Mary Robinson did not know that she had those former Maoists working for her, but in the case of a politician who had former neo-Nazis working for him, or erstwhile followers of French ultra-nationalist Jean-Marie Le Pen for that matter, it would be no excuse for him to say he did not know about their backgrounds.

It would be enough that this sort of person was attracted to him.

It is a curious thing that a far-left past has never damaged an Irish politician but a far-right past would be political death.

This is a triumph of left-wing propaganda. The fact that millions of people died in the name of the leftist ideologies that some of our most prominent politicians once followed is simply airbrushed from the picture.

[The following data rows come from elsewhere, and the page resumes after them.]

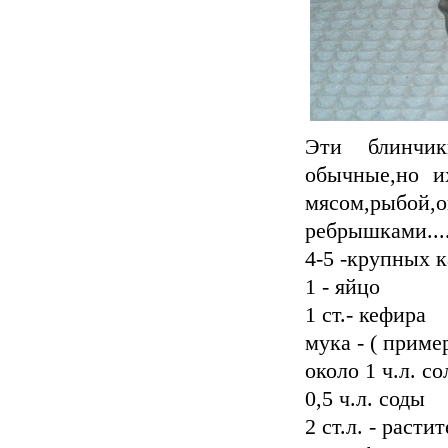
Эти блинчик
обычные,но и
мясом,рыбой
ребрышками....
4-5 -крупных 
1 - яйцо
1 ст.- кефира
мука - ( приме
около 1 ч.л. со
0,5 ч.л. соды
2 ст.л. - расти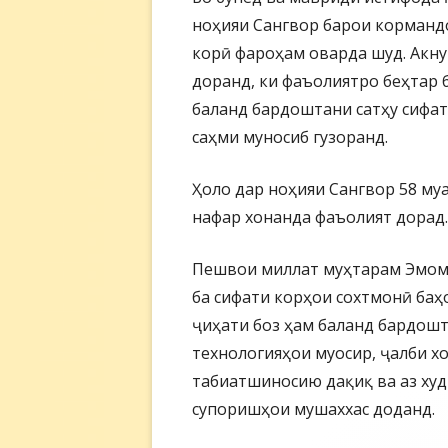
ноҳияи Сангвор барои корманд
корӣ фароҳам оварда шуд. Акну
доранд, ки фаъолиятро беҳтар 
баланд бардоштани сатҳу сифат
саҳми муносиб гузоранд.
Ҳоло дар ноҳияи Сангвор 58 му
нафар хонанда фаъолият дорад.
Пешвои миллат муҳтарам Эмома
ба сифати корҳои сохтмонӣ баҳ
ҷиҳати боз ҳам баланд бардошт
технологияҳои муосир, ҷалби х
табиатшиносию дақиқ ва аз худ
супоришҳои мушаххас доданд.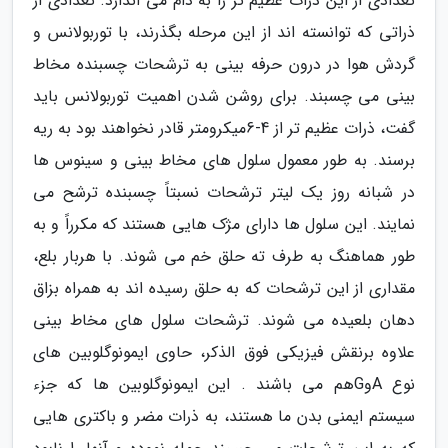
تعدادی از این ذرات عظیم تر را به دام می اندازد. تعدادی از
ذراتی که توانسته اند از این مرحله بگذرند، با توربولانس و
گردش هوا در درون حرفه بینی به ترشحات چسبنده مخاط
بینی می چسبند. برای روشن شدن اهمیت توربولانس باید
گفت، ذرات عظیم تر از 4-6میکرومتر قادر نخواهند بود به ریه
برسند. به طور معمول سلول های مخاط بینی و سینوس ها
در شبانه روز یک لیتر ترشحات نسبتاً چسبنده ترشح می
نمایند. این سلول ها دارای مژک هایی هستند که مکرراً و به
طور هماهنگ به طرف ته حلق خم می شوند. با هربار بلع،
مقداری از این ترشحات که به حلق رسیده اند به همراه بزاق
دهان بلعیده می شوند. ترشحات سلول های مخاط بینی
علاوه برنقش فیزیکی فوق الذکر، حاوی ایمونوگلوبین های
نوع AوGهم می باشند . این ایمونوگلوبین ها که جزء
سیستم ایمنی بدن ما هستند، به ذرات مضر و باکتری هایی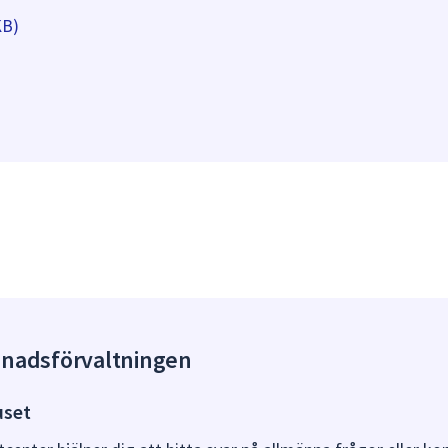
KB)
gnadsförvaltningen
uset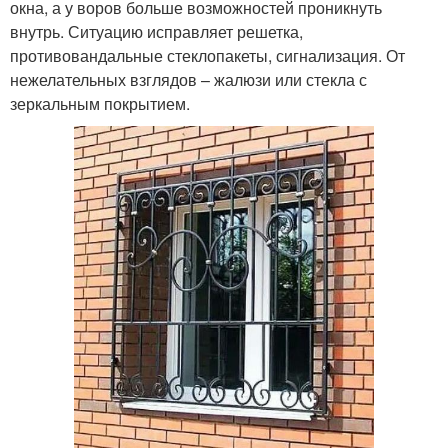
окна, а у воров больше возможностей проникнуть
внутрь. Ситуацию исправляет решетка,
противовандальные стеклопакеты, сигнализация. От
нежелательных взглядов – жалюзи или стекла с
зеркальным покрытием.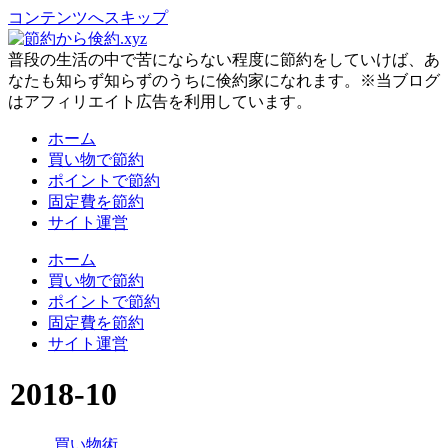
コンテンツへスキップ
普段の生活の中で苦にならない程度に節約をしていけば、あ
なたも知らず知らずのうちに倹約家になれます。※当ブログ
はアフィリエイト広告を利用しています。
ホーム
買い物で節約
ポイントで節約
固定費を節約
サイト運営
ホーム
買い物で節約
ポイントで節約
固定費を節約
サイト運営
2018-10
買い物術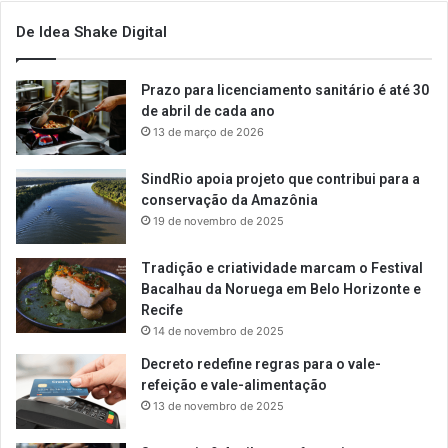
De Idea Shake Digital
Prazo para licenciamento sanitário é até 30
de abril de cada ano
13 de março de 2026
SindRio apoia projeto que contribui para a
conservação da Amazônia
19 de novembro de 2025
Tradição e criatividade marcam o Festival
Bacalhau da Noruega em Belo Horizonte e
Recife
14 de novembro de 2025
Decreto redefine regras para o vale-
refeição e vale-alimentação
13 de novembro de 2025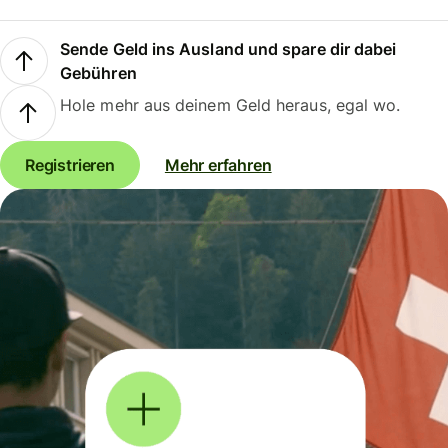
Sende Geld ins Ausland und spare dir dabei
Gebühren
Hole mehr aus deinem Geld heraus, egal wo.
Registrieren
Mehr erfahren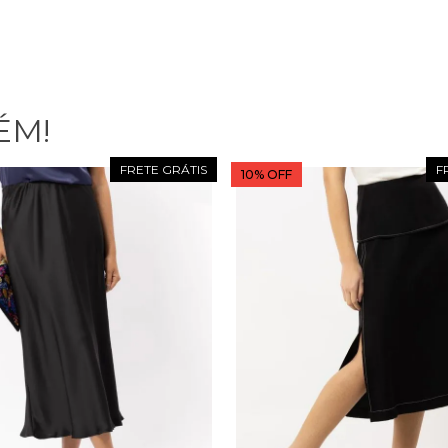
ÉM!
10% OFF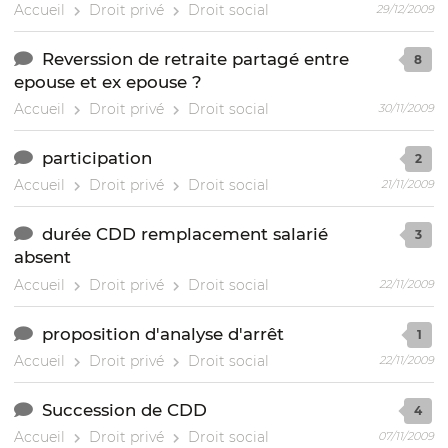
Accueil
Droit privé
Droit social
29/12/2009
Reverssion de retraite partagé entre
8
epouse et ex epouse ?
Accueil
Droit privé
Droit social
30/11/2009
participation
2
Accueil
Droit privé
Droit social
21/11/2009
durée CDD remplacement salarié
3
absent
Accueil
Droit privé
Droit social
22/11/2009
proposition d'analyse d'arrêt
1
Accueil
Droit privé
Droit social
22/11/2009
Succession de CDD
4
Accueil
Droit privé
Droit social
07/11/2009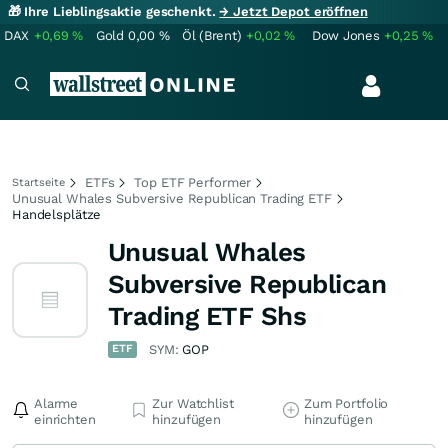
🎁 Ihre Lieblingsaktie geschenkt.
→ Jetzt Depot eröffnen
DAX
+0,69
%
Gold
0,00
%
Öl (Brent)
+0,02
%
Dow Jones
+0,25
%
ETFs
Top ETF Performer
Startseite
Unusual Whales Subversive Republican Trading ETF
Handelsplätze
Unusual Whales
Subversive Republican
Trading ETF Shs
ETF
SYM:
GOP
Alarme
Zur Watchlist
Zum Portfolio
einrichten
hinzufügen
hinzufügen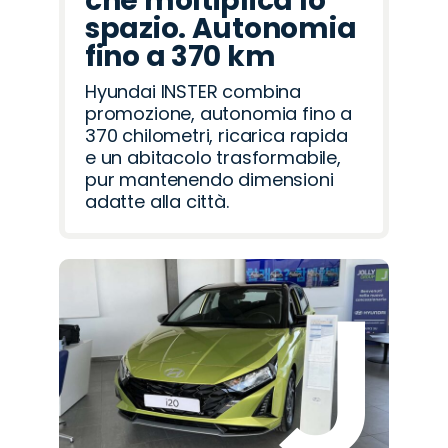
che moltiplica lo
spazio. Autonomia
fino a 370 km
Hyundai INSTER combina
promozione, autonomia fino a
370 chilometri, ricarica rapida
e un abitacolo trasformabile,
pur mantenendo dimensioni
adatte alla città.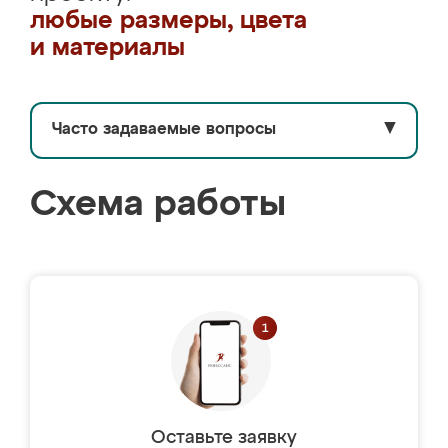
любые размеры, цвета
и материалы
Часто задаваемые вопросы
▼
Схема работы
Оставьте заявку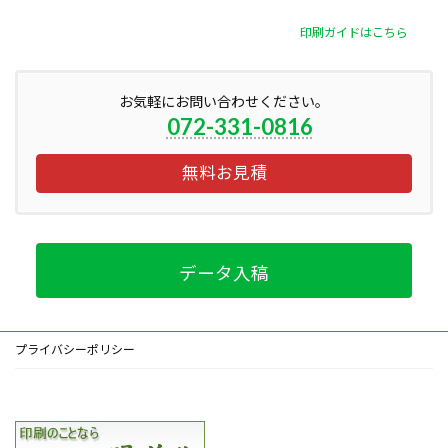
印刷ガイドはこちら
お気軽にお問い合わせください。
072-331-0816
無料お見積
データ入稿
プライバシーポリシー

Truly, being left-wing means never having to say you're sorry.

This skews our politics badly. It makes it hard for an Irish politician to express admiration even for a Ronald Reagan or a Margaret Thatcher but gives a free pass to those who expressed admiration for some of the worst and bloodiest ideologies in all of human history and who actively worked to inflict those same ideologies on the Irish people.

It means that those on the left are never held accountable for once holding the most atrocious views. This is why Ruairi Quinn was able to joke about those former Maoists who helped the Mary Robinson campaign back in 1990.

That Maoist collective in London is a reminder of just how extreme and dehumanising left-wing politics could be and can be.

What it did to those three women was in micro what Chairman Mao inflicted on the whole of China for decades and which it is still doing in North Korea today.

This is what sections of the Irish left supported and they have never been held to account for it. Instead we romanticise them for it and this is very wrong.